In other words, the RTA creates “leakage” in the trade-policy redistributive channel. External protection also becomes more costly, because of the costly trade diversion that accompanies the RTA. As a result, external tariffs tend to fall after the formation of an RTA, both because the economic marginal cost of external protection rises and because the political-economy marginal gain from external protection falls.

Empirical research supports this rationale for developing countries. But results for the US and the EU indicate that they are less likely to reduce external tariffs on goods where preferences are offered (Limao 2006). But since the tariffs of both the US and the EU are very low to start with, and cannot be raised because of their WTO commitments, there is little room for change anyway.

Are regional trade agreements welcome?

The benign view that trade creation dominates trade diversion does not imply that regional trade agreements are necessarily welcome. Some commentators argue that the reason multilateral negotiations at the WTO are stuck is because RTAs are spreading. One concern is that if officials are busy negotiating bilateral agreements, they will be unable to focus on more evolving multilateral negotiations. Another concern is that RTAs may create interest groups that block further liberalisation initiatives.

There are also arguments indicating that the opposite may be true. A simple argument is that negotiating RTAs helps officials develop the expertise to implement international trade agreements, which could be useful at subsequent WTO negotiations. Moreover, RTAs also destroy rents in parts of the economy. If the rent-holders who lose with RTAs were the ones slowing down multilateral talks, then RTAs can actually provide a boost to multilateral negotiations. As Baldwin (1994) puts it, liberalisation (regional or multilateral) begets more liberalisation.

When faced with opposing theoretical results, the solution is typically to scrutinise the divergent predictions empirically. The problem here is that the nature of the question – whether regionalism helps or hinders multilateralism – does not lend itself easily to testing. Simply put, at any point in time we observe a single realisation of WTO negotiations. Would they have been any faster, or easier, had there been fewer (or more) RTAs? This is a very difficult question. As a result, to date empirical scrutiny has not been able to help us distinguish good (that is, empirically relevant) from bad (empirically inconsequential) theories.


To the extent that we can measure it, the increasing wave of regionalism has been largely beneficial to the world trading system.

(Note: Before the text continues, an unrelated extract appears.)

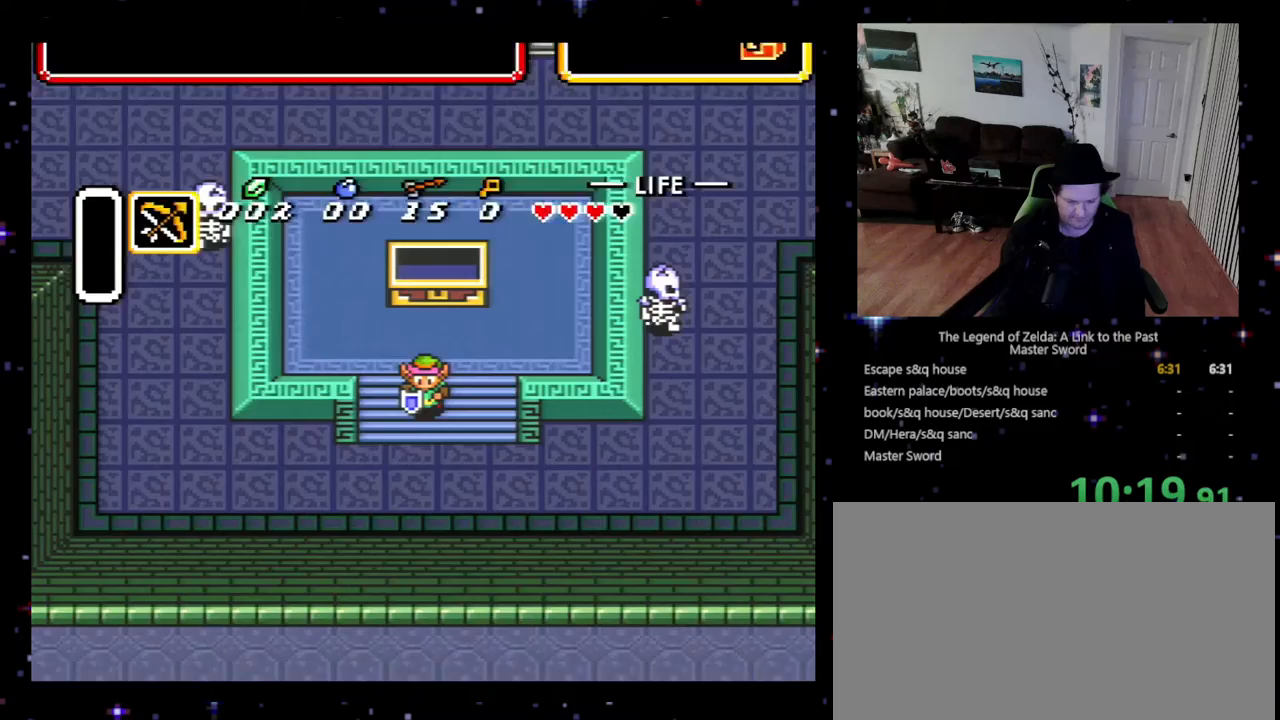
{"buttons": ["DPAD_DOWN", "DPAD_LEFT"], "events": [[400, "DPAD_LEFT", "down"]]}
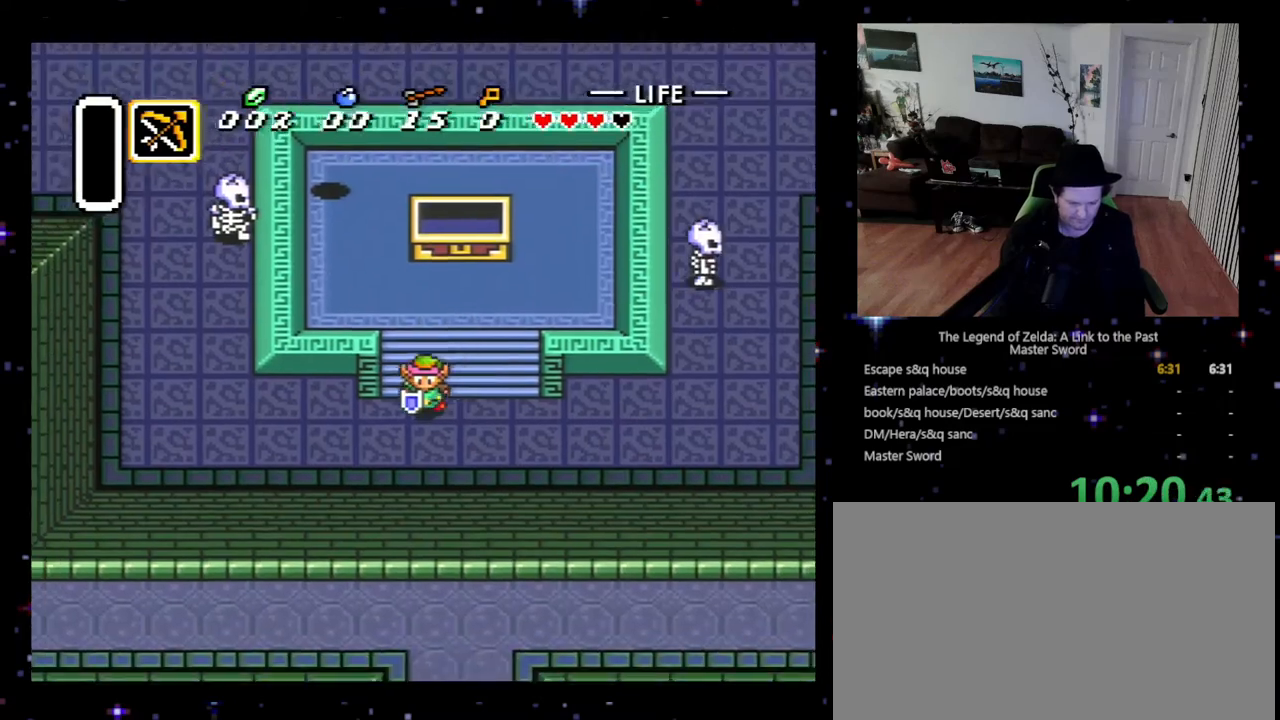
{"buttons": ["DPAD_LEFT"], "events": [[333, "DPAD_DOWN", "up"]]}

Most empirical analyses indicate that trade creation, not trade diversion, is the norm, both because governments choose well when forming RTAs and because they adjust other trade policies to moderate the distortions from discrimination.

Although it is possible that regionalism could endanger multilateralism, at the moment we just do not know. Since regionalism has become, and will probably remain, the preferred form of reciprocal liberalisation for most countries – no matter what we economists say – we should therefore focus on ways to integrate regionalism with multilateralism more effectively.


Bhagwati, J. N. (2008), Termites in the Trading System: How Preferential Agreements Undermine Free Trade, Oxford: Oxford University Press.

Baldwin, Richard (1994), Towards an Integrated Europe, CEPR, Chapter 2.

Baier, Scott and Jeffrey Bergstrand (2004), “Economic Determinants of Free Trade Agreements”, Journal of International Economics, 64:29-63.

Estevadeordal, Antoni, Caroline Freund, and Emanuel Ornelas (2008), “Does Regionalism Affect Trade Liberalization towards Non-members?”, Quarterly Journal of Economics, 123:1531-75.

Freund, Carolone and Emanuel Ornelas (2010), “Regional Trade Agreements”, CEP Discussion Paper No. 961 and forthcoming in the Annual Review of Economics 2: 139-67, September.

Limao, Nuno (2006), “Preferential Trade Agreements as Stumbling Blocks for Multilateral Trade Liberalization: Evidence for the US”, American Economic Review, 96:896-914.